Pyrrhus
Hoje pensei em você (de novo)
Ta certo que as mensagens que você me mandou ontem não ajudaram muito. “Não há nada de errado em gostarmos um do outro. Você não vê que esta cometendo o maior erro da sua vida?” As vezes acho que você esta certa, as vezes acho que não. Vidinha de merda cheia de erros. Os acertos não consigo contar um. “Acorda, confie na sinceridade dos seus sentimentos. A vida é uma só. Porque sofrer tanto? Não faz isso comigo...”
Realmente acho que já sofri demais. Mas e agora? Será que voltar não é sofrer mais? Não faz sentido escolher o caminho pelo grau de sofrimento. Se bem que “acorda” sempre funciona comigo. Parece que estou sempre dormindo. Vendo o trem passar. Vendo a vida azedar. Confiar nos meus sentimentos também nunca foi meu forte. Não os interpreto bem. Não confio neles. As vezes parece que não sinto nada. Só dor. Que dor. Ai, essa eu sinto. Profunda, forte, aguda. Pesando sobre meu coração e meu peito. Me sufocando a garganta e me deixando sem ar. Enterrado vivo. A dor é tanta que as vezes acho que os dois metros de terra que me cobrirão um dia será mais leve e chego a ansiar por este dia. Mas hoje não. Hoje me sinto distante. Como se este que esta sofrendo não fosse eu. Um expectador desinteressado de uma tragédia alheia. “Eu te odeio”. Quero acelerar e puzar o breque de mão ao mesmo tempo. Essas palavras que outrora seriam como uma flechada cruel e venenosa me atingem como cotonetes voadores. As mesmas palavras que partiriam ao meio meu personagem principal não me atingem mais que um clipes de papel. Fico triste. Busco refugio na antiga sabedoria chinesa. Mas nada. Ao som de “Eu sei que vou te amar, por toda minha vida vou te amar...” fico melancólico e triste. Temo não amar mais ninguém. Ao mesmo tempo já não me importa tanto. Como um filme europeu, o final não é previsível. Mas tampouco é interessante. Sigo adiante, disposto a esquecer-te.

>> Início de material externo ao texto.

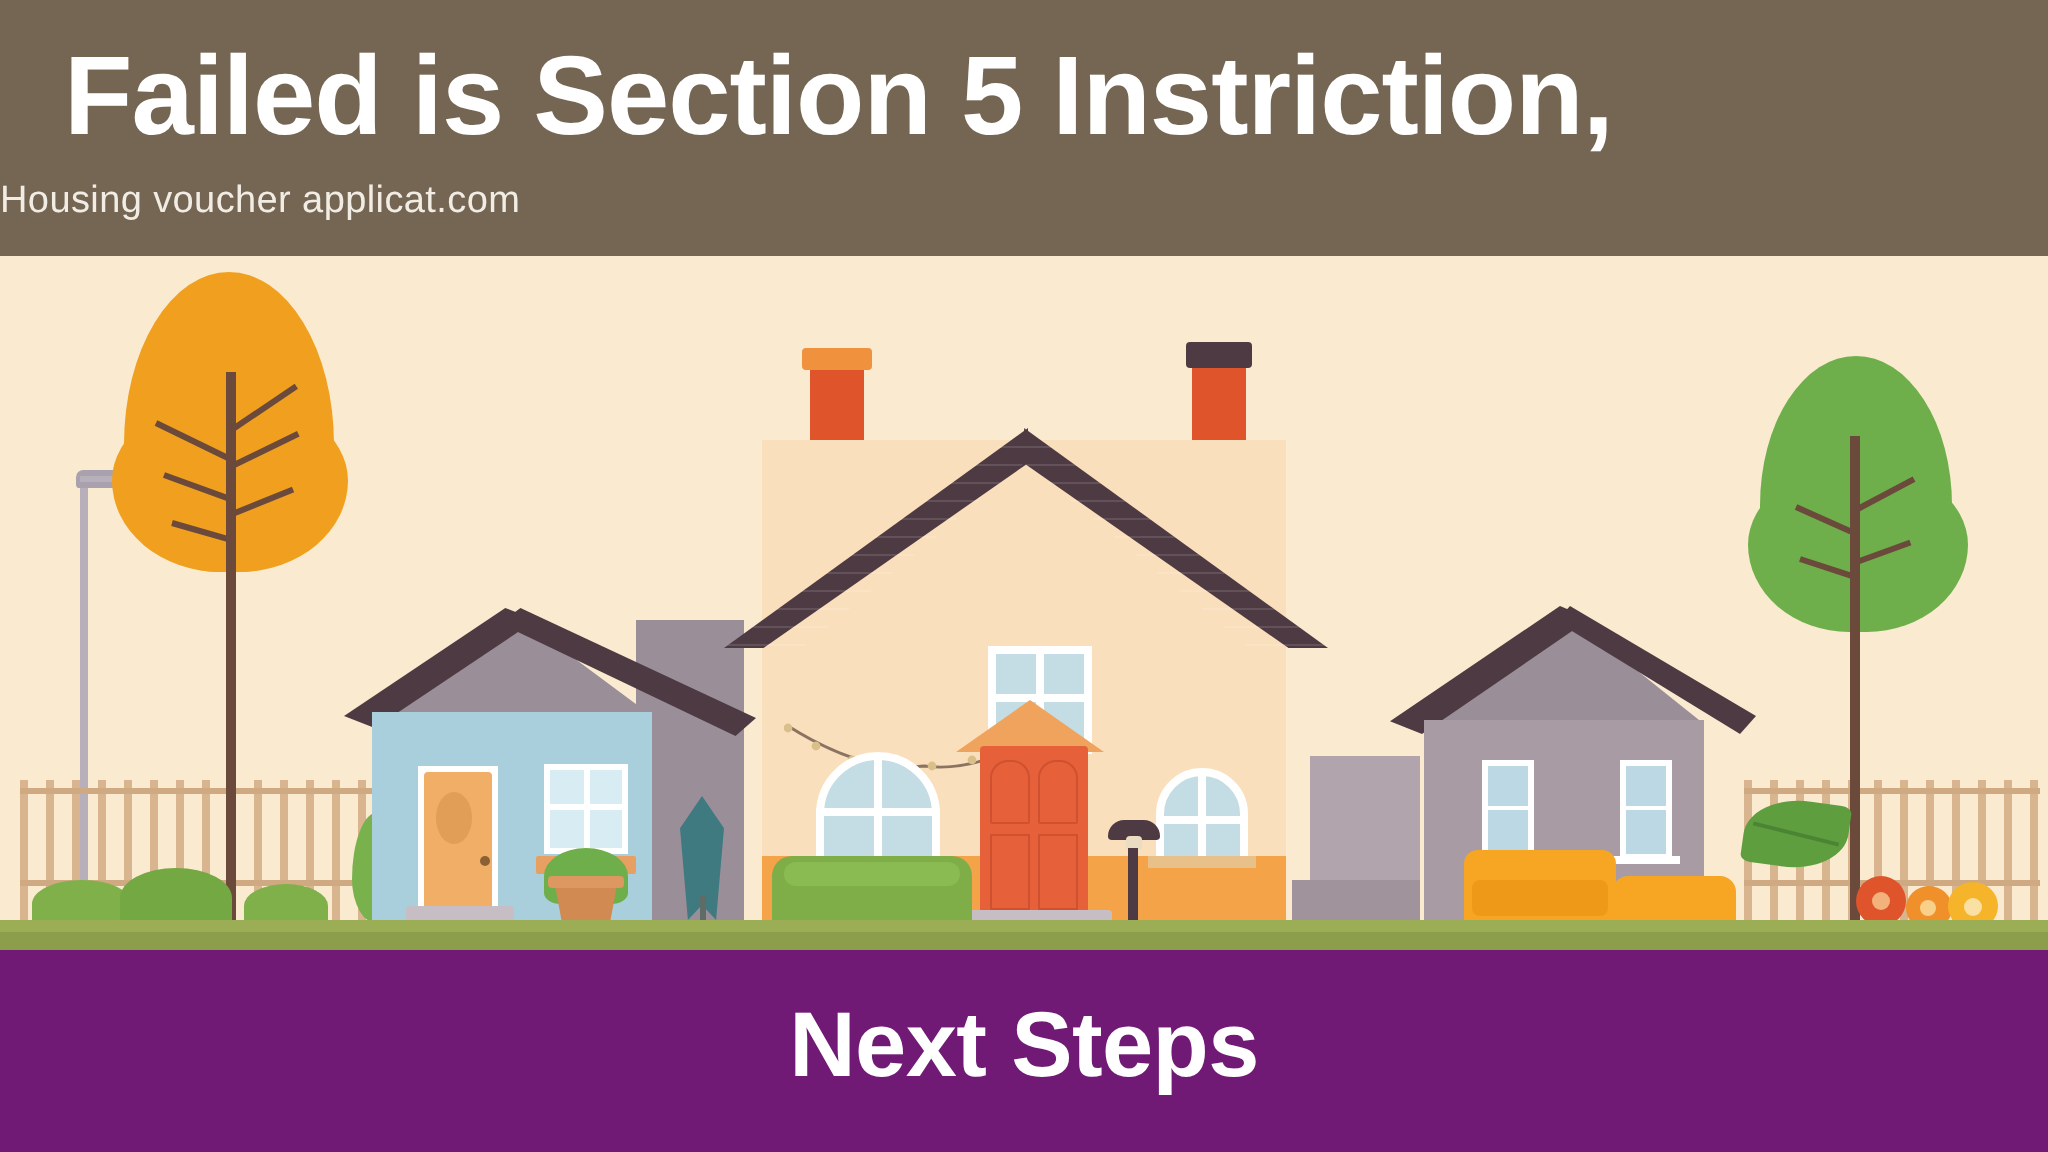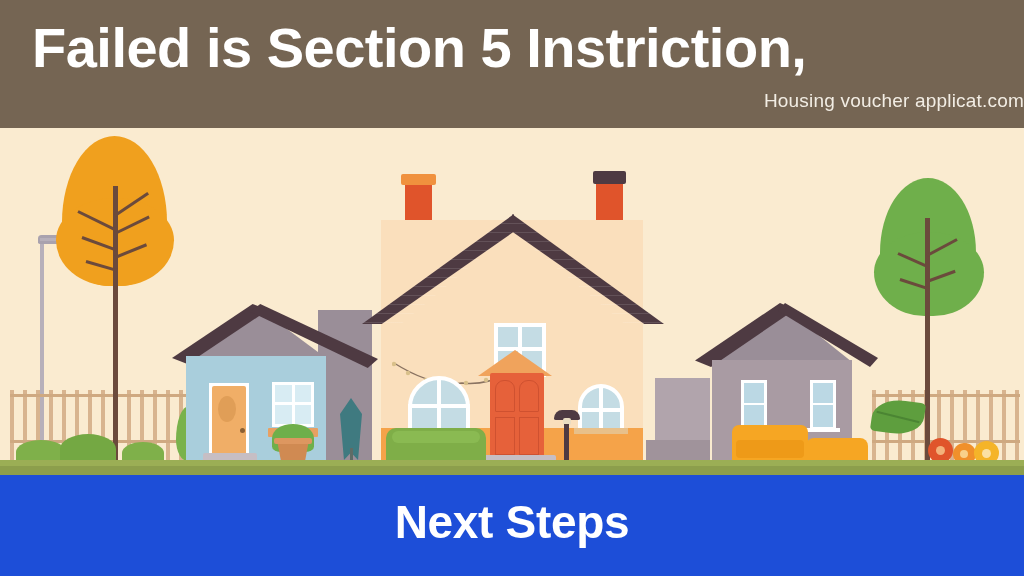--- a/index.html
+++ b/index.html
@@ -35,33 +35,33 @@
     color: #FFFFFF;
     letter-spacing: -0.5px;
     white-space: nowrap;
     line-height: 1.0;
   }
   .subtitle {
     position: absolute;
     left: 0;
     top: 90px;
     width: 1024px;
-    text-align: right;
+    text-align: left;
     font-size: 19px;
     color: #F2EDE4;
     letter-spacing: 0.2px;
   }
 
   
   .bottom-banner {
     position: absolute;
     left: 0; top: 475px;
     width: 1024px;
     height: 101px;
-    background: #1d4ed8;
+    background: #701a75;
     z-index: 40;
   }
   .next-steps {
     position: absolute;
     left: 0; top: 20px;
     width: 1024px;
     text-align: center;
     font-size: 46px;
     font-weight: bold;
     color: #FFFFFF;

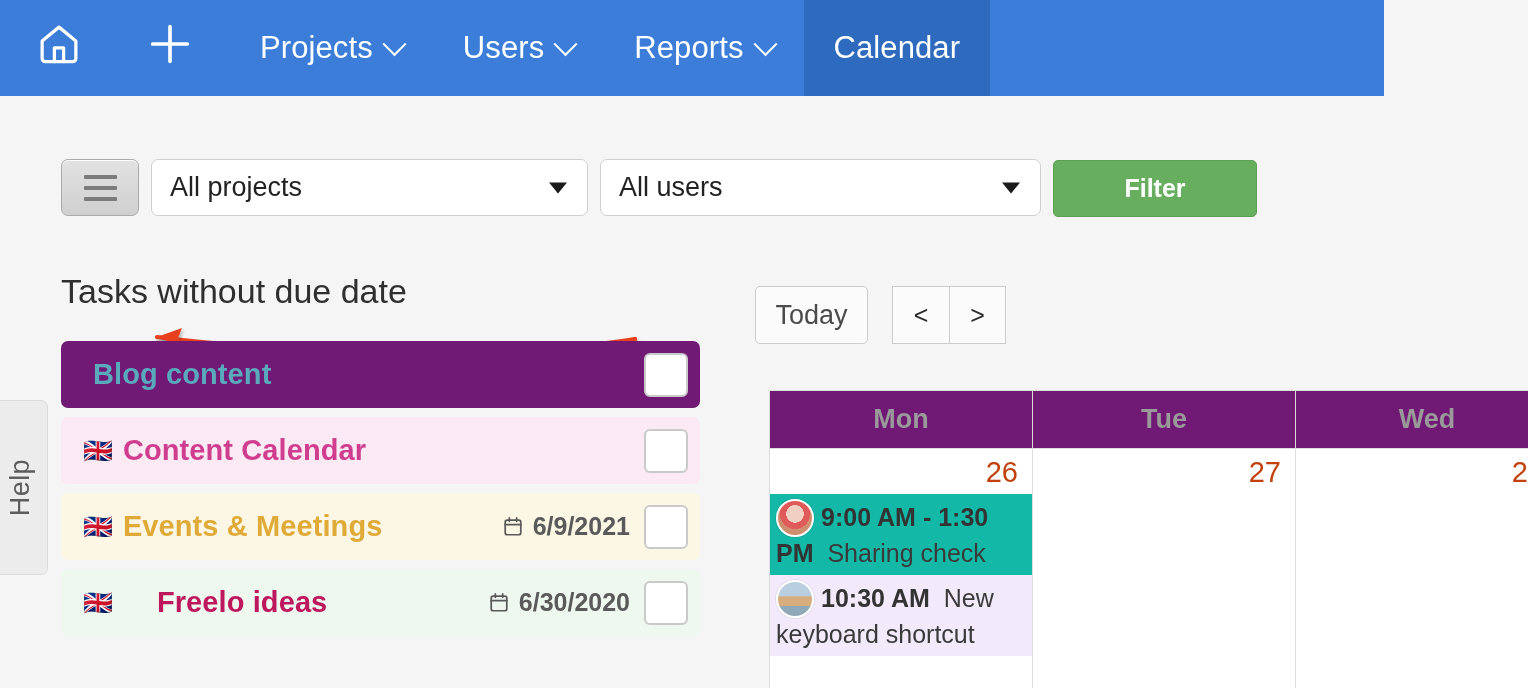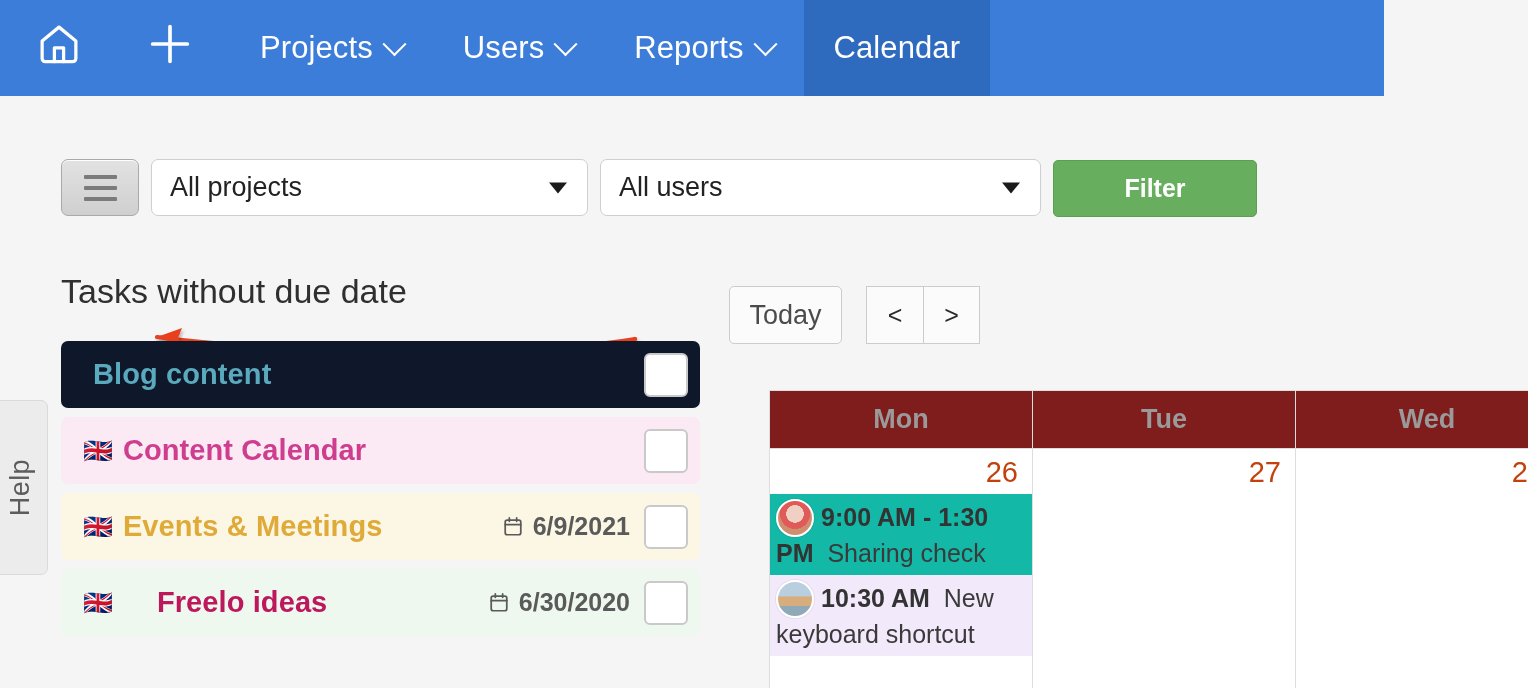--- a/index.html
+++ b/index.html
@@ -141,21 +141,21 @@
   .cal-ico { display: inline-block; width: 22px; height: 23px; }
   .task-check {
     width: 44px; height: 44px;
     background: #ffffff;
     border: 2px solid #c9c9c9;
     border-radius: 6px;
     cursor: pointer;
   }
 
   
-  #cal-nav { position: absolute; left: 729px; top: 190px; display: flex; gap: 24px; }
+  #cal-nav { position: absolute; left: 755px; top: 190px; display: flex; gap: 24px; }
   .cal-btn {
     height: 58px;
     background: #fbfbfb;
     border: 1px solid #cccccc;
     border-radius: 5px;
     font-size: 27px;
     color: #4b4b4b;
     display: flex; align-items: center; justify-content: center;
     cursor: pointer;
   }
@@ -168,21 +168,21 @@
   #cal-grid {
     position: absolute; left: 769px; top: 294px;
     width: 790px; height: 298px;
     display: flex;
     border-top: 1px solid #dddddd;
     border-left: 1px solid #dddddd;
   }
   .cal-col { width: 266px; display: flex; flex-direction: column; border-right: 1px solid #dddddd; }
   .cal-head {
     height: 58px;
-    background: #7f1d1d;
+    background: #701a75;
     border-bottom: 1px solid #dddddd;
     display: flex; align-items: center; justify-content: center;
     font-size: 27px; font-weight: bold; color: #9a9a9a;
   }
   .cal-body { flex: 1; background: #ffffff; display: flex; flex-direction: column; }
   .cal-daynum {
     text-align: right;
     font-size: 29px;
     color: #c2410c;
     padding: 7px 14px 5px 0;
@@ -301,21 +301,21 @@
         <path d="M37 17 L62 8 L58 18 L63 27 Z"></path>
         <path d="M348 69 L374 61 L369 70 L375 79 Z"></path>
       </g>
     </svg>
   </div>
 
   <div id="tasks-title">Tasks without due date</div>
 
   <div id="task-list">
 
-    <div class="task-row" id="task-row-0" style="background: #0f172a;">
+    <div class="task-row" id="task-row-0" style="background: #701a75;">
       <span class="task-flag"></span>
       <span class="task-name" id="task-name-0" style="color: rgb(90, 169, 189);">Blog content</span>
       <span class="task-right">
 
         <span class="task-check"></span>
       </span>
     </div>
 
     <div class="task-row" id="task-row-1" style="background: rgb(251, 234, 243);">
       <span class="task-flag">🇬🇧</span>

As tuas mensagens de ante-ontem também não ajudam muito. Achei que as tivesse esquecido mas agora me assombram como profecias cruéis. “Você e a pessoa mais importante para mim hoje. Quero que seja muito feliz, mas o que eu sinto por você é inexplicável... Eu acho que uma coisa tão grande assim so pode ser amor...Por favor não desiste desse sentimento tão forte e tão bonito. Hoje eu tive certeza que você me ama também! Um amor desses merece crescer. To sofrendo muito por você. Não desiste de mim... Eu aprendo tudo sobre sua religião e prometo te fazer a pessoa mais feliz do mundo. Eu te amo!” Não me reconheço num quarto sozinho. Existe uma porta aberta. Uma chance em mil de eu ainda ser feliz nesta vida. As vezes sinto pena de você. Desistir de mim mesmo é aceitável, não me deixa grandes rancores. Mas de você é cruel. Esmagar um coração tão puro e inocente. Acho que hoje essa é a parte que mais me dói. Eu queria ainda ter essa bondade, essa alegria, essa esperança. Essa joie-de-vivre. Mais do que a infelicidade, meu fardo é saber que te fiz infeliz.
Gostaria de mudar isso mas não tenho forças. Não tenho meios, não tenho capacidade, mas principalmente não tenho forças. Como na vitória de Pyrrhus, me arrasto de volta a minha casa. Me rastejo em direção a uma nova vida. Uma vida sem você.